The slab dipole correction is the standard \(E^\mathrm{corr}_z = (1/\varepsilon_0) p_z / V\) term that removes the artificial macroscopic field a periodic image of a charged or polarised slab would otherwise impose.

Using PotentialInterpolator directly

Given an Atoms object with a slab cell (PBC [T, T, F]) and a numpy array of per-atom multipoles, e.g. from a previous calculation stored in atoms.arrays:

import numpy as np
import torch
from copy import deepcopy

from mace_scf.utils.field_interpolator import PotentialInterpolator

torch.set_default_dtype(torch.float64)

interpolator = PotentialInterpolator(
    sigma=1.0,                  # GTO smearing width (Angstrom)
    multipoles_max_l=1,         # 0 for monopoles only, 1 for monopoles + dipoles
    kspace_cutoff_factor=1.5,   # multiplies graph_longrange's heuristic
                                # (~1.0 is loose, ~2.0 is tight)
    device="cpu",
    subtract_total_charge=True, # uniformly subtract any residual net charge
                                # before evaluating the Fourier sum
)

# Atoms object: must have pbc exactly equal to [True, True, False].
atoms = ...

# Line of Cartesian sample points along z through (x=0, y=0), in Angstrom.
N = 100
z = np.linspace(-40.0, 40.0, N).reshape((N, 1))
coords = np.hstack([np.zeros_like(z), np.zeros_like(z), z])

# Multipoles attached to the Atoms object. Shape (n_atoms, (max_l + 1) ** 2),
# in the density-coefficient ordering documented in concepts/atomic_multipoles.md.
multipoles = deepcopy(atoms.arrays["atoms_in_molecules_atomic_multipoles"])

density, potential_uncorr, potential = interpolator(
    atoms,
    atomic_multipoles=multipoles,
    external_field=atoms.info["homogeneous_field"],  # shape (3,)
    fermi_level=0.0,                                  # Python float scalar offset
    coords=coords,
)

Using PotentialInterpolatorPostProcessor with a model

If you have a trained MACE_SCF calculator, the post-processor wraps it so you don’t have to extract the multipoles, external field, and Fermi level yourself:

import ase.io
import numpy as np

from mace_scf.calculators.fixedpoint_scf import MACEPolarizable
from mace_scf.utils.field_interpolator import PotentialInterpolatorPostProcessor

config = ase.io.read("path/to/configs.xyz", index="-1")

calc = MACEPolarizable(
    model_path="path/to/fit.model",
    device="cpu",
    external_field_key="external_field",
    fermi_level_key="e_fermi",
    ignore_nonconverged=False,  # set True if you ran in fixed-step SCF mode
)
config.calc = calc

# Choose the external field for this evaluation.
config.info["external_field"] = np.array([0.0, 0.0, 0.05])

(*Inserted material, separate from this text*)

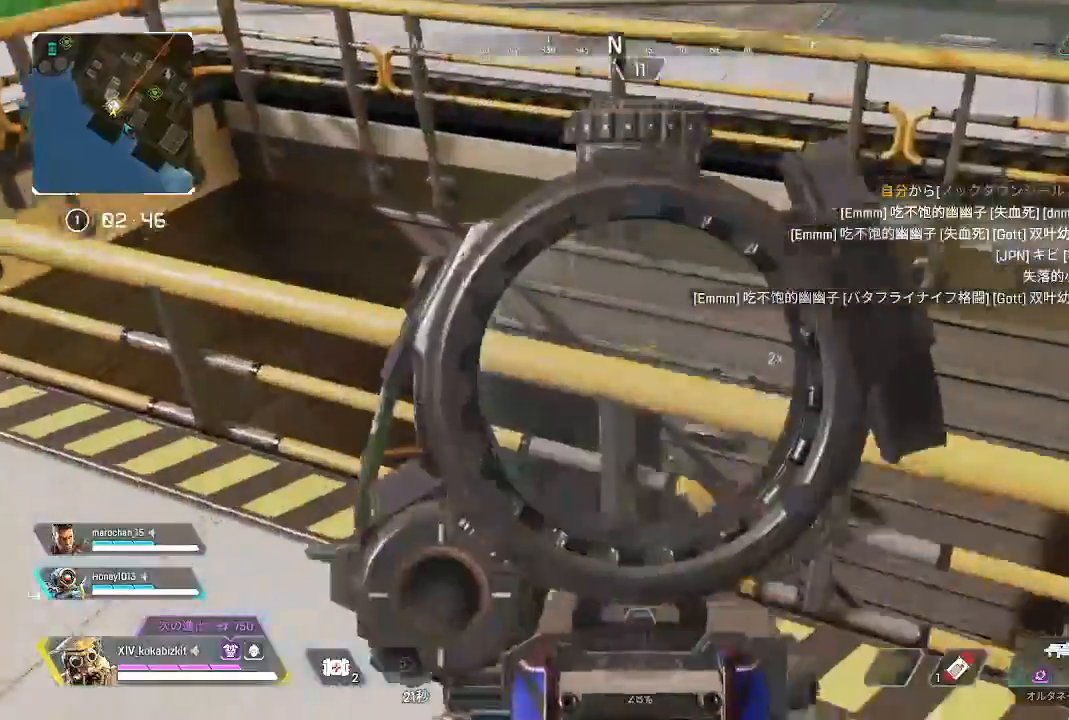
{"dt_ms": 500, "buttons": ["L2"], "left_stick": "up", "right_stick": "center", "events": [[50, "right_stick", "down"], [117, "left_stick", "up"], [183, "right_stick", "center"], [250, "left_stick", "up-left"], [267, "right_stick", "down"], [400, "L1", "down"], [450, "L1", "up"], [450, "left_stick", "up"], [467, "right_stick", "center"], [483, "R1", "down"], [500, "R1", "up"]]}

# Cartesian sample points: a line along z through (0, 0), in Angstrom.
N = 100
z = np.linspace(-40.0, 40.0, N).reshape((N, 1))
coords = np.hstack([np.zeros_like(z), np.zeros_like(z), z])

interpolator = PotentialInterpolatorPostProcessor(calc, sigma=2.0, device="cpu")

# Trigger an SCF / forward pass so calc.results is populated.
config.get_potential_energy()

density, potential_uncorr, potential = interpolator(config, coords)

The post-processor pulls density_coefficients, external_field, and fermi_level out of calc.results and forwards them to a PotentialInterpolator configured with the same multipoles_max_l and kspace_cutoff as the model’s own coulomb_energy module. The only hyperparameter you set is the smearing width sigma used for the visualisation density (which can differ from the model’s smearing — a larger sigma gives smoother line cuts).

Jellium variant

PotentialInterpolatorJellium is the analogue for models that include a jellium background. It takes an additional slab_bounds=(z_lower, z_upper) argument that locates the jellium region, and internally adds the smoothed jellium counter-charge density to the Fourier series before evaluating the potential. The call signature is otherwise identical to PotentialInterpolator.